START INFORMATION PROVIDED
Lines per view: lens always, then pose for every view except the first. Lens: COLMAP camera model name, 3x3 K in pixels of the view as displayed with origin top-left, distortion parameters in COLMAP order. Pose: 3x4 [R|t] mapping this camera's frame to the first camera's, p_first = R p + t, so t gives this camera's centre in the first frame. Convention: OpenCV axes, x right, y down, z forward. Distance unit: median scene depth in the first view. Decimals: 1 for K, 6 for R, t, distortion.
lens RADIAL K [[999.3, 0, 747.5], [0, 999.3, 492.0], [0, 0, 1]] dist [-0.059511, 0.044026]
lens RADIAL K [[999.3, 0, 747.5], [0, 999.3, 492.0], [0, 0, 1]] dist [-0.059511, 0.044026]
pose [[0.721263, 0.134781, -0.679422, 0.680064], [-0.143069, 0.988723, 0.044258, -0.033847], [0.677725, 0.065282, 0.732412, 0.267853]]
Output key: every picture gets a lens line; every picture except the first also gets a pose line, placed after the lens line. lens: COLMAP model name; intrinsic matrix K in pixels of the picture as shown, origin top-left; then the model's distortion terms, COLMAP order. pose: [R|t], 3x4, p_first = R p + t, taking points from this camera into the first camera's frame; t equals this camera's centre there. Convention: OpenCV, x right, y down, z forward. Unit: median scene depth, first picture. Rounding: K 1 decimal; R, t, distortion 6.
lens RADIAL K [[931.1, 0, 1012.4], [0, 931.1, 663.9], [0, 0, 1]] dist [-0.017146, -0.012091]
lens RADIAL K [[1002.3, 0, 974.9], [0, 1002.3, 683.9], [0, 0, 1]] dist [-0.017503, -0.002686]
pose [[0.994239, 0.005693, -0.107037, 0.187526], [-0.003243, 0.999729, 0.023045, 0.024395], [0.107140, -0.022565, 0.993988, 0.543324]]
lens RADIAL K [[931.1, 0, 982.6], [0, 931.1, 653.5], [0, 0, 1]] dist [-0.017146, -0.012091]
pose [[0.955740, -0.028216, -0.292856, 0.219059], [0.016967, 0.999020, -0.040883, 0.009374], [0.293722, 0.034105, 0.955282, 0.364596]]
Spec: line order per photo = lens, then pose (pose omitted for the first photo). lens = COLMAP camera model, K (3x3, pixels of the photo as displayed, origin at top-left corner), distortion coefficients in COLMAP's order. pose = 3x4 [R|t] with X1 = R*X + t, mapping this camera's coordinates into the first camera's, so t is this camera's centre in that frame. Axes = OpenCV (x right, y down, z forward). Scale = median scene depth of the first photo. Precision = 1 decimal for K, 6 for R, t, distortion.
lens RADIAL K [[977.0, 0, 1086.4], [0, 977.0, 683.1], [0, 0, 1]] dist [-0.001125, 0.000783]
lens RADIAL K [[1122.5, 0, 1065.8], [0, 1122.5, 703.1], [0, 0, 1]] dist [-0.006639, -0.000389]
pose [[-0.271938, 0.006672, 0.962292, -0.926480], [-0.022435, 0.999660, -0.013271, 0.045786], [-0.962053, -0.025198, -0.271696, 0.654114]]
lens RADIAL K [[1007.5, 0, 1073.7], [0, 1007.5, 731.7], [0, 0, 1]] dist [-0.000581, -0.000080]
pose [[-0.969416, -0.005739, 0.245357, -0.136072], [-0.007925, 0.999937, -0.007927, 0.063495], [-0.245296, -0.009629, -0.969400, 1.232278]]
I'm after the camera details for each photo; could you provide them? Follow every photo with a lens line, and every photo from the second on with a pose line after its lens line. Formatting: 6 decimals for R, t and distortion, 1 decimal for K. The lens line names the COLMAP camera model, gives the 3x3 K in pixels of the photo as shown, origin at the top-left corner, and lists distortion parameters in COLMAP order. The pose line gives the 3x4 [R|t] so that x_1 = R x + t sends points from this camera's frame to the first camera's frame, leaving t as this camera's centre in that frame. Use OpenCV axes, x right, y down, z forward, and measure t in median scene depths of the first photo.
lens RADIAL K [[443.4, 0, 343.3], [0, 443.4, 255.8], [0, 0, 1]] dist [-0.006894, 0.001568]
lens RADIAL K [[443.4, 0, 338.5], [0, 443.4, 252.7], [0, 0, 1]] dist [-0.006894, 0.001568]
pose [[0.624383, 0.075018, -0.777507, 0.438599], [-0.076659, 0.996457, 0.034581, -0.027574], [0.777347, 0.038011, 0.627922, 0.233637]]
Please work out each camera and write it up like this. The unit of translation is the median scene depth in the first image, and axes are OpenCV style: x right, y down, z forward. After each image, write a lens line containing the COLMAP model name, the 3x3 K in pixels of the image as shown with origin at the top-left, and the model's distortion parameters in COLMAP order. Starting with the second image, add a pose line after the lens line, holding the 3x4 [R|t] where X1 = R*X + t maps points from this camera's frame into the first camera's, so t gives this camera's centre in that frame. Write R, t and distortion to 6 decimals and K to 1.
END INFORMATION PROVIDED
> **YOUR GOAL**
The records above should all be quoted exactly, please.

> **OUTPUT BELOW**
Lines per view: lens always, then pose for every view except the first. Lens: COLMAP camera model name, 3x3 K in pixels of the view as displayed with origin top-left, distortion parameters in COLMAP order. Pose: 3x4 [R|t] mapping this camera's frame to the first camera's, p_first = R p + t, so t gives this camera's centre in the first frame. Convention: OpenCV axes, x right, y down, z forward. Distance unit: median scene depth in the first view. Decimals: 1 for K, 6 for R, t, distortion.
lens RADIAL K [[999.3, 0, 747.5], [0, 999.3, 492.0], [0, 0, 1]] dist [-0.059511, 0.044026]
lens RADIAL K [[999.3, 0, 747.5], [0, 999.3, 492.0], [0, 0, 1]] dist [-0.059511, 0.044026]
pose [[0.721263, 0.134781, -0.679422, 0.680064], [-0.143069, 0.988723, 0.044258, -0.033847], [0.677725, 0.065282, 0.732412, 0.267853]]
Output key: every picture gets a lens line; every picture except the first also gets a pose line, placed after the lens line. lens: COLMAP model name; intrinsic matrix K in pixels of the picture as shown, origin top-left; then the model's distortion terms, COLMAP order. pose: [R|t], 3x4, p_first = R p + t, taking points from this camera into the first camera's frame; t equals this camera's centre there. Convention: OpenCV, x right, y down, z forward. Unit: median scene depth, first picture. Rounding: K 1 decimal; R, t, distortion 6.
lens RADIAL K [[931.1, 0, 1012.4], [0, 931.1, 663.9], [0, 0, 1]] dist [-0.017146, -0.012091]
lens RADIAL K [[1002.3, 0, 974.9], [0, 1002.3, 683.9], [0, 0, 1]] dist [-0.017503, -0.002686]
pose [[0.994239, 0.005693, -0.107037, 0.187526], [-0.003243, 0.999729, 0.023045, 0.024395], [0.107140, -0.022565, 0.993988, 0.543324]]
lens RADIAL K [[931.1, 0, 982.6], [0, 931.1, 653.5], [0, 0, 1]] dist [-0.017146, -0.012091]
pose [[0.955740, -0.028216, -0.292856, 0.219059], [0.016967, 0.999020, -0.040883, 0.009374], [0.293722, 0.034105, 0.955282, 0.364596]]
Spec: line order per photo = lens, then pose (pose omitted for the first photo). lens = COLMAP camera model, K (3x3, pixels of the photo as displayed, origin at top-left corner), distortion coefficients in COLMAP's order. pose = 3x4 [R|t] with X1 = R*X + t, mapping this camera's coordinates into the first camera's, so t is this camera's centre in that frame. Axes = OpenCV (x right, y down, z forward). Scale = median scene depth of the first photo. Precision = 1 decimal for K, 6 for R, t, distortion.
lens RADIAL K [[977.0, 0, 1086.4], [0, 977.0, 683.1], [0, 0, 1]] dist [-0.001125, 0.000783]
lens RADIAL K [[1122.5, 0, 1065.8], [0, 1122.5, 703.1], [0, 0, 1]] dist [-0.006639, -0.000389]
pose [[-0.271938, 0.006672, 0.962292, -0.926480], [-0.022435, 0.999660, -0.013271, 0.045786], [-0.962053, -0.025198, -0.271696, 0.654114]]
lens RADIAL K [[1007.5, 0, 1073.7], [0, 1007.5, 731.7], [0, 0, 1]] dist [-0.000581, -0.000080]
pose [[-0.969416, -0.005739, 0.245357, -0.136072], [-0.007925, 0.999937, -0.007927, 0.063495], [-0.245296, -0.009629, -0.969400, 1.232278]]
I'm after the camera details for each photo; could you provide them? Follow every photo with a lens line, and every photo from the second on with a pose line after its lens line. Formatting: 6 decimals for R, t and distortion, 1 decimal for K. The lens line names the COLMAP camera model, gives the 3x3 K in pixels of the photo as shown, origin at the top-left corner, and lists distortion parameters in COLMAP order. The pose line gives the 3x4 [R|t] so that x_1 = R x + t sends points from this camera's frame to the first camera's frame, leaving t as this camera's centre in that frame. Use OpenCV axes, x right, y down, z forward, and measure t in median scene depths of the first photo.
lens RADIAL K [[443.4, 0, 343.3], [0, 443.4, 255.8], [0, 0, 1]] dist [-0.006894, 0.001568]
lens RADIAL K [[443.4, 0, 338.5], [0, 443.4, 252.7], [0, 0, 1]] dist [-0.006894, 0.001568]
pose [[0.624383, 0.075018, -0.777507, 0.438599], [-0.076659, 0.996457, 0.034581, -0.027574], [0.777347, 0.038011, 0.627922, 0.233637]]
Please work out each camera and write it up like this. The unit of translation is the median scene depth in the first image, and axes are OpenCV style: x right, y down, z forward. After each image, write a lens line containing the COLMAP model name, the 3x3 K in pixels of the image as shown with origin at the top-left, and the model's distortion parameters in COLMAP order. Starting with the second image, add a pose line after the lens line, holding the 3x4 [R|t] where X1 = R*X + t maps points from this camera's frame into the first camera's, so t gives this camera's centre in that frame. Write R, t and distortion to 6 decimals and K to 1.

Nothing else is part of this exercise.